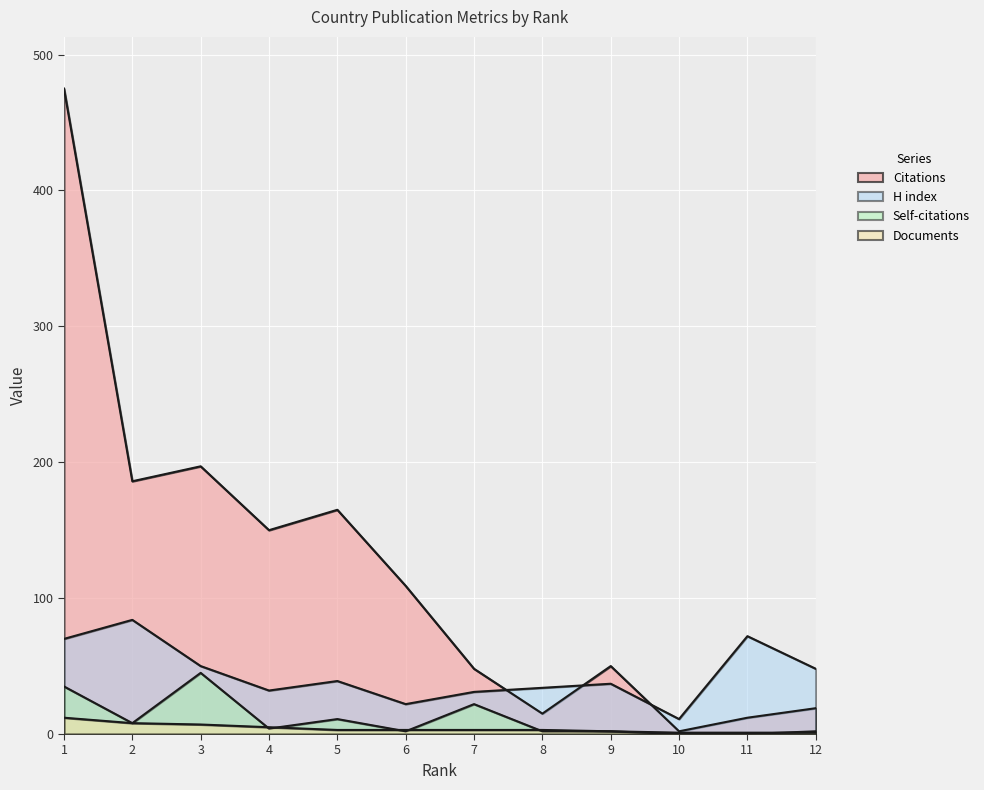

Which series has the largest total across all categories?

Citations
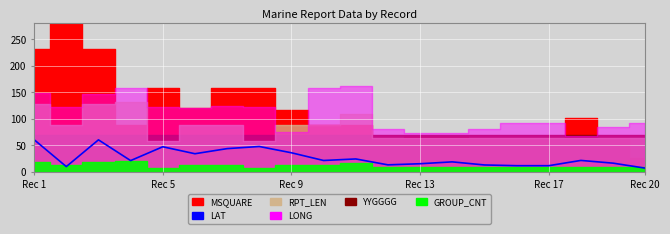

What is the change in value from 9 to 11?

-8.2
---
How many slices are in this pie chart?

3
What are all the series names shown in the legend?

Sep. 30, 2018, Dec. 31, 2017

**DIRECTIONS**
Turn the material from the line containing "How many slices are in this pie chart?" through the line containing "Sep. 30, 2018, Dec. 31, 2017" into a numbered list, dropping any blank lines.

**REPLY**
1. How many slices are in this pie chart?
2. 3
3. What are all the series names shown in the legend?
4. Sep. 30, 2018, Dec. 31, 2017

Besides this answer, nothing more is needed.